▶ _Exercise_: The response must contain every line of the records that follow, duplicated exactly.

▶ _Excerpted records_:

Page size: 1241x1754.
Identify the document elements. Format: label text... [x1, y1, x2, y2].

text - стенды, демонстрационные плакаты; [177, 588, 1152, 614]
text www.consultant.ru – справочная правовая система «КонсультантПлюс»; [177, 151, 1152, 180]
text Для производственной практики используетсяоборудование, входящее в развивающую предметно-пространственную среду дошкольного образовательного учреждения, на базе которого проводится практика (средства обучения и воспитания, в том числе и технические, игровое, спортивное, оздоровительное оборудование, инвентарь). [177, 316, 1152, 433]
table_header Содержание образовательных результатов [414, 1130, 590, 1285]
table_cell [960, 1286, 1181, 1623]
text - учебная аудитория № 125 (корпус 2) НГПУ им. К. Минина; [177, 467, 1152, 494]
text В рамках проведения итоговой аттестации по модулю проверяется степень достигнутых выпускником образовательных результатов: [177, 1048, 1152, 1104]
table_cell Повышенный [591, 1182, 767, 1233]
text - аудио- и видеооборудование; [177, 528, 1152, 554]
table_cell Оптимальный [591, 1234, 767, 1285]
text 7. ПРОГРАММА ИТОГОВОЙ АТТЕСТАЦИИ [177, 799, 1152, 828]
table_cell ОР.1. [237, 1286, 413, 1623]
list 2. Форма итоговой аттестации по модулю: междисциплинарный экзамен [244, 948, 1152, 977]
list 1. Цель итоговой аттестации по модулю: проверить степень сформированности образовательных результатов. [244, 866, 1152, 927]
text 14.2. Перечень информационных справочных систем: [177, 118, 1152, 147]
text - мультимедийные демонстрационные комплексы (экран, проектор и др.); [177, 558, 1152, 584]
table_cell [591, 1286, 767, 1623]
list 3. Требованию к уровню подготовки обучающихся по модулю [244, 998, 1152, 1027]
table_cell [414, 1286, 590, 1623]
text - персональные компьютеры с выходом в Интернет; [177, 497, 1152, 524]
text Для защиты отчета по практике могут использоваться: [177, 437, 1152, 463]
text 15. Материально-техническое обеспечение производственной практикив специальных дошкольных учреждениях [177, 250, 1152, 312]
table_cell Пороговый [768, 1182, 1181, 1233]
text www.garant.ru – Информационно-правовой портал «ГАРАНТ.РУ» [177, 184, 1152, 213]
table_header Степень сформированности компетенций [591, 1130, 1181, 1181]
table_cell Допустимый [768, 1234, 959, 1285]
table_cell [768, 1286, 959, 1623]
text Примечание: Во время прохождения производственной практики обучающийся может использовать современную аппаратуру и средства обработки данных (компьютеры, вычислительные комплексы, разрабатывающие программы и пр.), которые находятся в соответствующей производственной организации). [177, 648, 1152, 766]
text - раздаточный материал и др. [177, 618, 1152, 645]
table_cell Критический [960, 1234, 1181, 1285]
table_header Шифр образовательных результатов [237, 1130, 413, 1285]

▶ _Output of the exercise_:
Page size: 1241x1754.
Identify the document elements. Format: label text... [x1, y1, x2, y2].

text - стенды, демонстрационные плакаты; [177, 588, 1152, 614]
text www.consultant.ru – справочная правовая система «КонсультантПлюс»; [177, 151, 1152, 180]
text Для производственной практики используетсяоборудование, входящее в развивающую предметно-пространственную среду дошкольного образовательного учреждения, на базе которого проводится практика (средства обучения и воспитания, в том числе и технические, игровое, спортивное, оздоровительное оборудование, инвентарь). [177, 316, 1152, 433]
table_header Содержание образовательных результатов [414, 1130, 590, 1285]
table_cell [960, 1286, 1181, 1623]
text - учебная аудитория № 125 (корпус 2) НГПУ им. К. Минина; [177, 467, 1152, 494]
text В рамках проведения итоговой аттестации по модулю проверяется степень достигнутых выпускником образовательных результатов: [177, 1048, 1152, 1104]
table_cell Повышенный [591, 1182, 767, 1233]
text - аудио- и видеооборудование; [177, 528, 1152, 554]
table_cell Оптимальный [591, 1234, 767, 1285]
text 7. ПРОГРАММА ИТОГОВОЙ АТТЕСТАЦИИ [177, 799, 1152, 828]
table_cell ОР.1. [237, 1286, 413, 1623]
list 2. Форма итоговой аттестации по модулю: междисциплинарный экзамен [244, 948, 1152, 977]
list 1. Цель итоговой аттестации по модулю: проверить степень сформированности образовательных результатов. [244, 866, 1152, 927]
text 14.2. Перечень информационных справочных систем: [177, 118, 1152, 147]
text - мультимедийные демонстрационные комплексы (экран, проектор и др.); [177, 558, 1152, 584]
table_cell [591, 1286, 767, 1623]
list 3. Требованию к уровню подготовки обучающихся по модулю [244, 998, 1152, 1027]
table_cell [414, 1286, 590, 1623]
text - персональные компьютеры с выходом в Интернет; [177, 497, 1152, 524]
text Для защиты отчета по практике могут использоваться: [177, 437, 1152, 463]
text 15. Материально-техническое обеспечение производственной практикив специальных дошкольных учреждениях [177, 250, 1152, 312]
table_cell Пороговый [768, 1182, 1181, 1233]
text www.garant.ru – Информационно-правовой портал «ГАРАНТ.РУ» [177, 184, 1152, 213]
table_header Степень сформированности компетенций [591, 1130, 1181, 1181]
table_cell Допустимый [768, 1234, 959, 1285]
table_cell [768, 1286, 959, 1623]
text Примечание: Во время прохождения производственной практики обучающийся может использовать современную аппаратуру и средства обработки данных (компьютеры, вычислительные комплексы, разрабатывающие программы и пр.), которые находятся в соответствующей производственной организации). [177, 648, 1152, 766]
text - раздаточный материал и др. [177, 618, 1152, 645]
table_cell Критический [960, 1234, 1181, 1285]
table_header Шифр образовательных результатов [237, 1130, 413, 1285]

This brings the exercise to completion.